Some commissioners argued that the assembly should keep going. “We’ve already made a giant leap,” said Meghan Keller, a youth advisory delegate from Winnebago presbytery, arguing for the assembly to take this step too.
But others asked the assembly to recognize how difficult the earlier decision would be for some Presbyterians.
“If you want to completely shatter this denomination,” vote for the change, said Marj Carpenter, a former General Assembly moderator.
John Hamilton, who described himself as a “bruised and bleeding commissioner” from Blackhawk presbytery, asked the assembly to “not push these churches beyond the tipping point. Commissioners, in your pursuit of justice, please remember to love mercy and to walk humbly with your God” – echoing the theme of this assembly, from Micah 6:8.
Timothy Havlicek, a minister from Coastal Carolina presbytery, said he’s from a small, mission-loving, casserole-eating church in which people see this issue as being about “the reconstitution of the biblical, confessional definition of marriage.” To approve this, Havlicek said, would “destroy our moderate church.”

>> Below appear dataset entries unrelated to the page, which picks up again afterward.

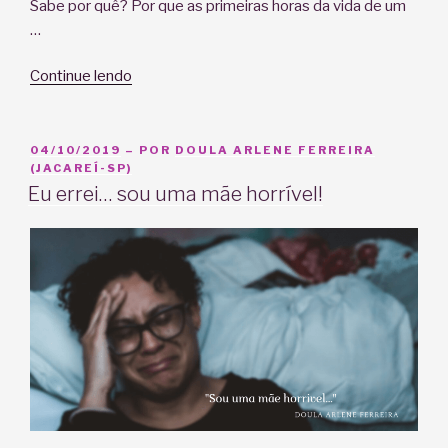
Sabe por quê? Por que as primeiras horas da vida de um
…
“O
Continue lendo
bebê
nasceu,
e
PUBLICADO
04/10/2019
– POR
DOULA ARLENE FERREIRA
EM
(JACAREÍ-SP)
agora?
Eu errei… sou uma mãe horrível!
Conheça
10
benefícios
da
hora
de
ouro
para
o
resto
da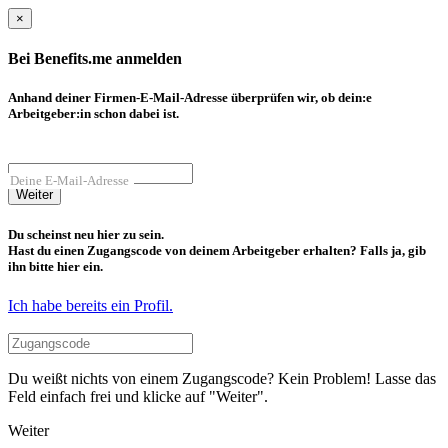
×
Bei Benefits.me anmelden
Anhand deiner Firmen-E-Mail-Adresse überprüfen wir, ob dein:e
Arbeitgeber:in schon dabei ist.
Deine E-Mail-Adresse
Weiter
Du scheinst neu hier zu sein.
Hast du einen Zugangscode von deinem Arbeitgeber erhalten? Falls ja, gib
ihn bitte hier ein.
Ich habe bereits ein Profil.
Du weißt nichts von einem Zugangscode? Kein Problem! Lasse das
Feld einfach frei und klicke auf "Weiter".
Weiter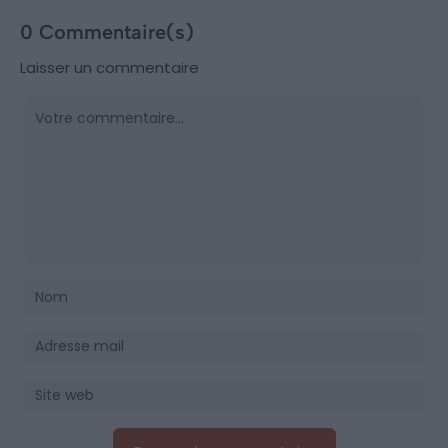
0 Commentaire(s)
Laisser un commentaire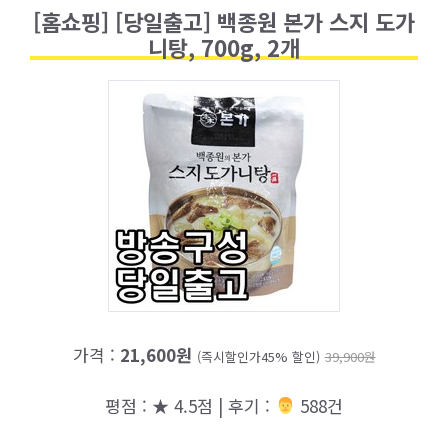
[홈쇼핑] [당일출고] 백종원 본가 스지 도가
니탕, 700g, 2개
가격 :
21,600원
(즉시할인가45% 할인)
39,900원
평점 : ★ 4.5점 | 후기 :
‍‍ 588건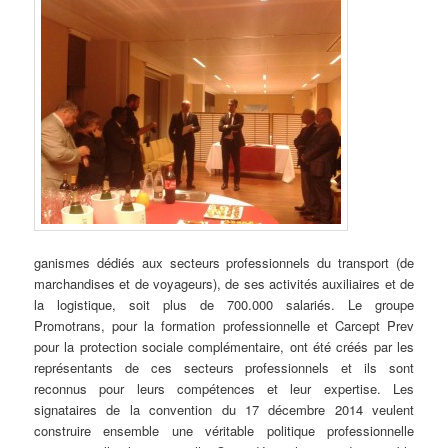
ganismes dédiés aux secteurs professionnels du transport (de
marchandises et de voyageurs), de ses activités auxiliaires et de
la logistique, soit plus de 700.000 salariés. Le groupe
Promotrans, pour la formation professionnelle et Carcept Prev
pour la protection sociale complémentaire, ont été créés par les
représentants de ces secteurs professionnels et ils sont
reconnus pour leurs compétences et leur expertise. Les
signataires de la convention du 17 décembre 2014 veulent
construire ensemble une véritable politique professionnelle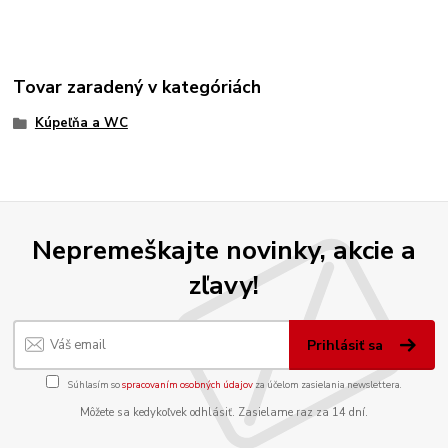
Tovar zaradený v kategóriách
Kúpeľňa a WC
Nepremeškajte novinky, akcie a
zľavy!
Prihlásiť sa
Súhlasím so
spracovaním osobných údajov
za účelom zasielania newslettera.
Môžete sa kedykoľvek odhlásiť. Zasielame raz za 14 dní.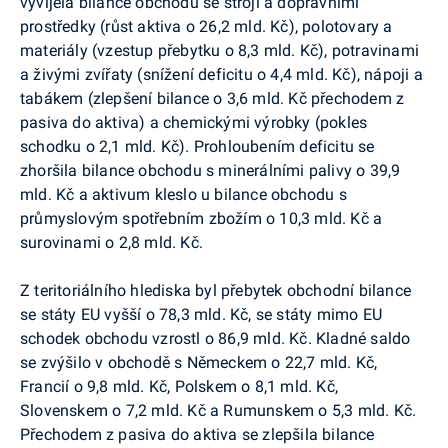
vyvíjela bilance obchodu se stroji a dopravními
prostředky (růst aktiva o 26,2 mld. Kč), polotovary a
materiály (vzestup přebytku o 8,3 mld. Kč), potravinami
a živými zvířaty (snížení deficitu o 4,4 mld. Kč), nápoji a
tabákem (zlepšení bilance o 3,6 mld. Kč přechodem z
pasiva do aktiva) a chemickými výrobky (pokles
schodku o 2,1 mld. Kč). Prohloubením deficitu se
zhoršila bilance obchodu s minerálními palivy o 39,9
mld. Kč a aktivum kleslo u bilance obchodu s
průmyslovým spotřebním zbožím o 10,3 mld. Kč a
surovinami o 2,8 mld. Kč.
Z teritoriálního hlediska byl přebytek obchodní bilance
se státy EU vyšší o 78,3 mld. Kč, se státy mimo EU
schodek obchodu vzrostl o 86,9 mld. Kč. Kladné saldo
se zvýšilo v obchodě s Německem o 22,7 mld. Kč,
Francií o 9,8 mld. Kč, Polskem o 8,1 mld. Kč,
Slovenskem o 7,2 mld. Kč a Rumunskem o 5,3 mld. Kč.
Přechodem z pasiva do aktiva se zlepšila bilance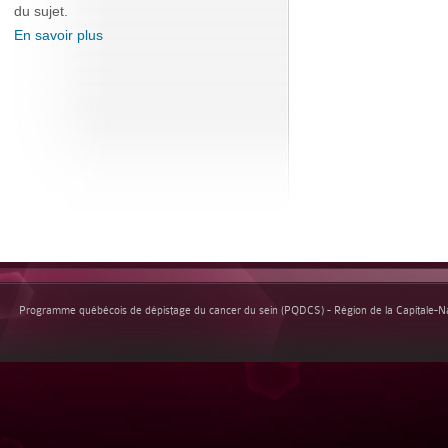
du sujet.
En savoir plus
Programme québécois de dépistage du cancer du sein (PQDCS) - Région de la Capitale-Nat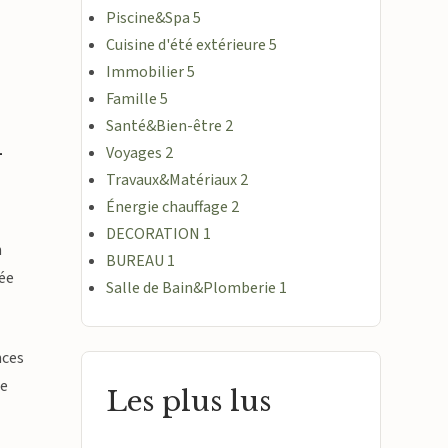
Piscine&Spa
5
Cuisine d'été extérieure
5
Immobilier
5
Famille
5
Santé&Bien-être
2
-
Voyages
2
Travaux&Matériaux
2
Énergie chauffage
2
DECORATION
1
n
BUREAU
1
rée
Salle de Bain&Plomberie
1
nces
ne
Les plus lus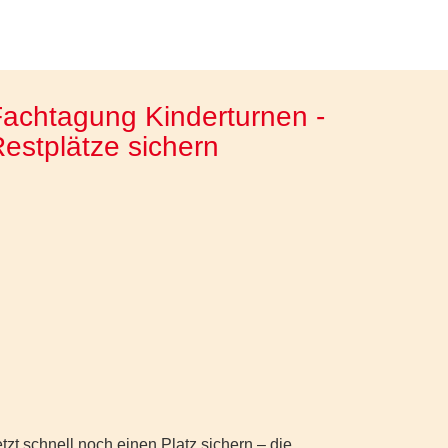
achtagung Kinderturnen -
estplätze sichern
tzt schnell noch einen Platz sichern – die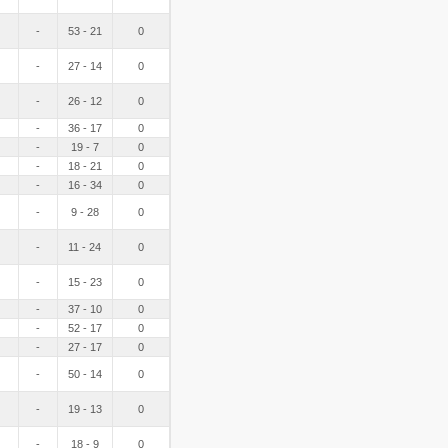
-
53 - 21
0
-
27 - 14
0
-
26 - 12
0
-
36 - 17
0
-
19 - 7
0
-
18 - 21
0
-
16 - 34
0
-
9 - 28
0
-
11 - 24
0
-
15 - 23
0
-
37 - 10
0
-
52 - 17
0
-
27 - 17
0
-
50 - 14
0
-
19 - 13
0
-
18 - 9
0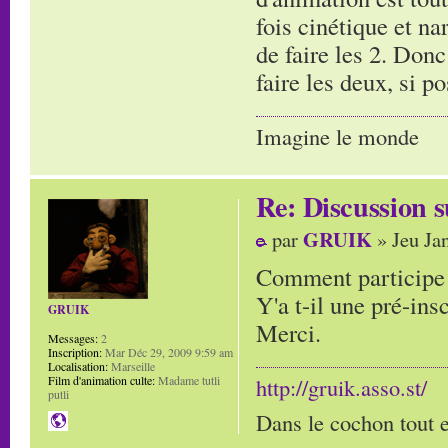
fois cinétique et na
de faire les 2. Donc
faire les deux, si p
Imagine le monde
Re: Discussion
GRUIK
par
» Jeu Ja
Comment participe 
Y'a t-il une pré-ins
GRUIK
Merci.
Messages:
2
Inscription:
Mar Déc 29, 2009 9:59 am
Localisation:
Marseille
Film d'animation culte:
Madame tutli
http://gruik.asso.st/
putli
Dans le cochon tout e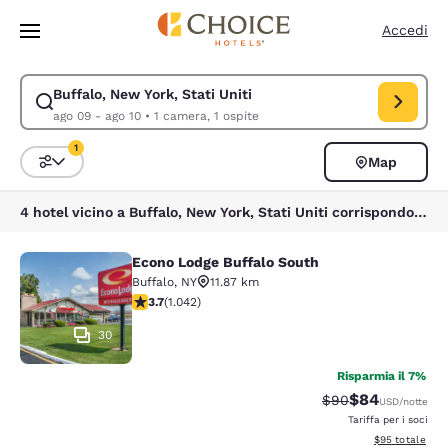
Caricamento completato
Vai A Contenuto Principale
Accedi
Buffalo, New York, Stati Uniti
Modifica la ricerca per Buffalo, New York, Stati Uniti. Data di check-in
ago 09 - ago 10
•
1 camera, 1 ospite
1
Map
Ordina e filtra
1 filtro attualmente selezionato
4 hotel vicino a Buffalo, New York, Stati Uniti corrispondono ai tuoi filtri
Econo Lodge Buffalo South
Econo Lodge Buffalo South
Buffalo
,
NY
11.87 km
Valutazione di 3.66 stelle. Buono. 1042 recensioni
3.7
(
1.042
)
30
Risparmia il 7%
$84
Tariffa di barratur
Tariffa scontat
$90
USD
/notte
Tariffa per i soci
Visualizza i det
$95
totale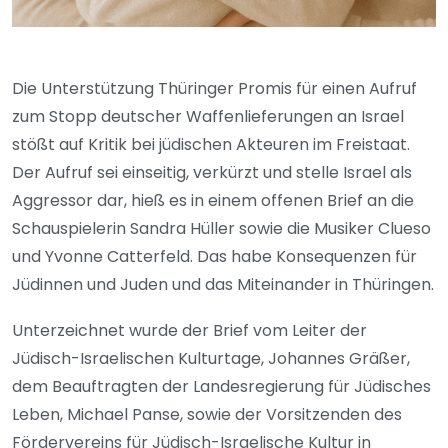
Die Unterstützung Thüringer Promis für einen Aufruf
zum Stopp deutscher Waffenlieferungen an Israel
stößt auf Kritik bei jüdischen Akteuren im Freistaat.
Der Aufruf sei einseitig, verkürzt und stelle Israel als
Aggressor dar, hieß es in einem offenen Brief an die
Schauspielerin Sandra Hüller sowie die Musiker Clueso
und Yvonne Catterfeld. Das habe Konsequenzen für
Jüdinnen und Juden und das Miteinander in Thüringen.
Unterzeichnet wurde der Brief vom Leiter der
Jüdisch-Israelischen Kulturtage, Johannes Gräßer,
dem Beauftragten der Landesregierung für Jüdisches
Leben, Michael Panse, sowie der Vorsitzenden des
Fördervereins für Jüdisch-Israelische Kultur in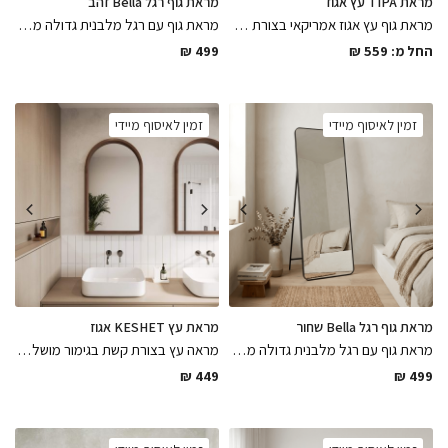
מראת TIPA עץ אגוז
מראת גוף רגל Bella זהב
מראת גוף עץ אגוז אמריקאי בצורת טיפה ממסגרת עץ בגימור לכה מט במגוון מידות , פיס שיכניס המון חום לחלל וישדרג אותו
מראת גוף עם רגל מלבנית גדולה ממסגרת מתכת דקיקה בגוון זהב עם קצוות מעוגלים צבועה בתנור בגימור מושלם
החל מ:
559
₪
499
₪
זמין לאיסוף מיידי
זמין לאיסוף מיידי
מראת גוף רגל Bella שחור
מראת עץ KESHET אגוז
מראת גוף עם רגל מלבנית גדולה ממסגרת מתכת דקיקה בגוון שחור מט עם קצוות מעוגלים צבועה בתנור בגימור מושלם
מראה עץ בצורת קשת בגימור מושלם מעץ טבעי גימור איגוז אמריקאי בצבע בלכה מט
₪
449
₪
499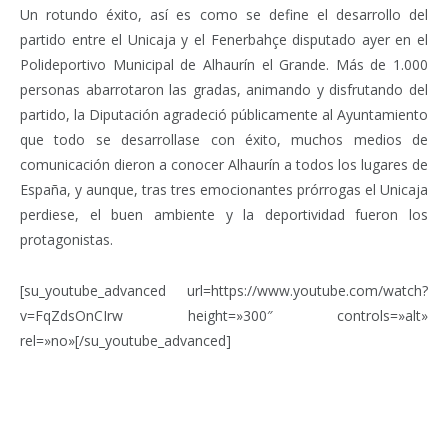
Un rotundo éxito, así es como se define el desarrollo del
partido entre el Unicaja y el Fenerbahçe disputado ayer en el
Polideportivo Municipal de Alhaurín el Grande. Más de 1.000
personas abarrotaron las gradas, animando y disfrutando del
partido, la Diputación agradeció públicamente al Ayuntamiento
que todo se desarrollase con éxito, muchos medios de
comunicación dieron a conocer Alhaurín a todos los lugares de
España, y aunque, tras tres emocionantes prórrogas el Unicaja
perdiese, el buen ambiente y la deportividad fueron los
protagonistas.
[su_youtube_advanced url=https://www.youtube.com/watch?
v=FqZdsOnCIrw height=»300″ controls=»alt»
rel=»no»[/su_youtube_advanced]
Facebook
Twitter
Pinterest
LinkedIn
Tumblr
Email
WhatsA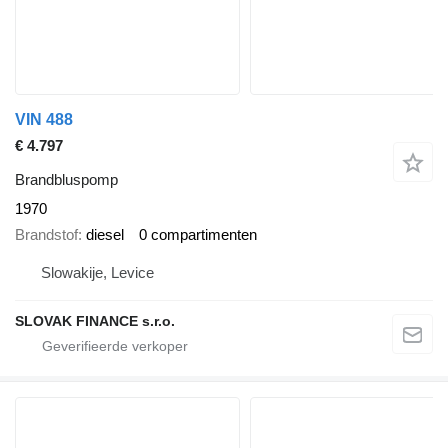
VIN 488
€ 4.797
Brandbluspomp
1970
Brandstof
diesel
0 compartimenten
Slowakije, Levice
SLOVAK FINANCE s.r.o.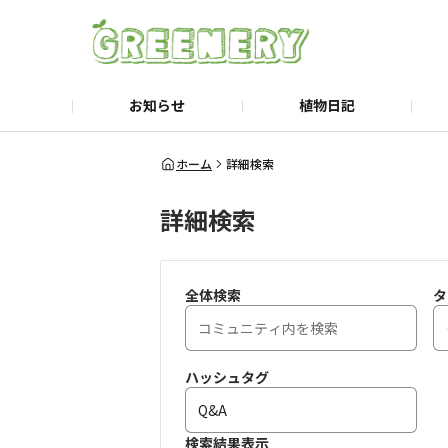
お知らせ
植物日記
よみもの
公式Webサイト
商品紹介
楽天市場公式サイト
ホーム
詳細検索
詳細検索
全体検索
タ
ハッシュタグ
検索結果表示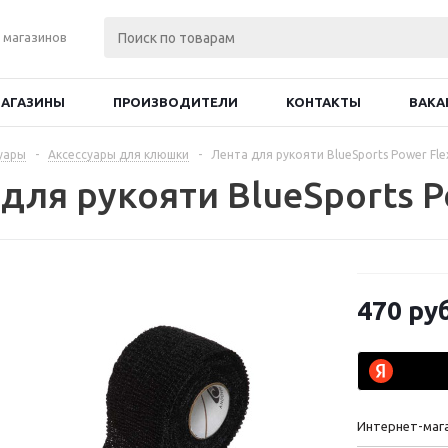
 магазинов
АГАЗИНЫ
ПРОИЗВОДИТЕЛИ
КОНТАКТЫ
ВАКА
уары
-
Аксессуары для клюшки
-
Лента для рукояти BlueSports Power Fle
для рукояти BlueSports P
470
руб
Интернет-маг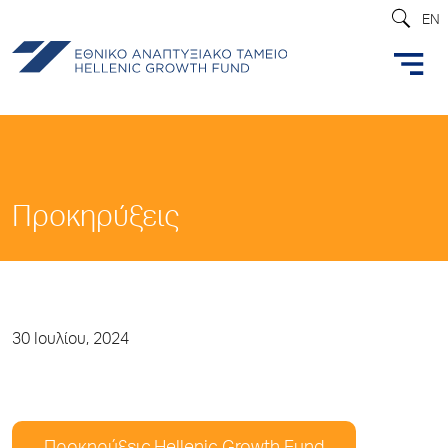
EN
Προκηρύξεις
30 Ιουλίου, 2024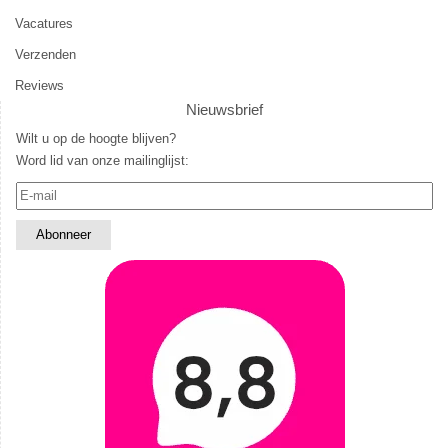
Vacatures
Verzenden
Reviews
Nieuwsbrief
Wilt u op de hoogte blijven?
Word lid van onze mailinglijst: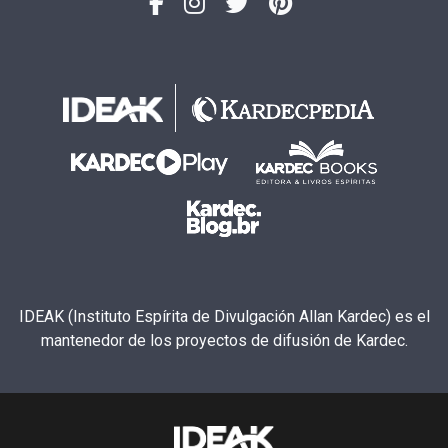
IDEAK (Instituto Espírita de Divulgación Allan Kardec) es el
mantenedor de los proyectos de difusión de Kardec.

The PC(USA)’s Book of Order currently reads that “marriage is a civil contract between a woman and a man. For Christians marriage is a covenant through which a man and a woman are called to live out together before God their lives of discipleship. In a service of Christian marriage a lifelong commitment is made by a woman and a man to each other, publicly witnessed and acknowledged by the community of faith.”
The overture from Baltimore presbytery proposed to change the language to say: “Marriage is a covenant between two people and according to the laws of the state also constitutes a civil contract. For Christians marriage is a covenant through which two people are called to live out together before God their lives of discipleship. In a service of Christian marriage a lifelong commitment is made between two people, publicly witnessed and acknowledged by the community of faith.”
The assembly voted 540-161 on June 27 to reject the Baltimore overture, declining to change the definition of marriage the church uses.
But it did approve an overture from Denver presbytery to reaffirm the PC(USA)’s commitment to equal protection under the law for same-sex partners, and to instruct moderator Bruce Reyes-Chow to appoint a special committee to study issues related to same-sex partnerships.
The committee is to represent “the broad diversity and theological balance” of the PC(USA), the measure states, and is to report back to the next assembly in 2010. It will study, among other things, the history of laws regarding marriage and civil unions; the current policy debate over same-sex marriage; and the theology and practice of marriage.
The overture, which passed 516-151, seeks to strengthen the denomination’s commitment to equal protection under the law, and to emphasize pastoral care to nontraditional families, it states. And it adds: “This overture advocates for equal rights and does not seek to redefine the nature of Christian marriage.”
The same-sex marriage issues were considered by the assembly’s Polity committee – whose work also involved questions on thing such as congregational meetings and the rules of discipline.
One issue that drew some discussion was a commissioners’ resolution “urging a gracious, pastoral response” to congregations leaving the PC(USA) for the Evangelical Presbyterian Church.
In dealing with departing congregations, the resolution urges synods and presbyteries to use the following principles: consistency, pastoral responsibility, accountability, gracious witness, openness and transparency. The assembly approved the resolution 519-157.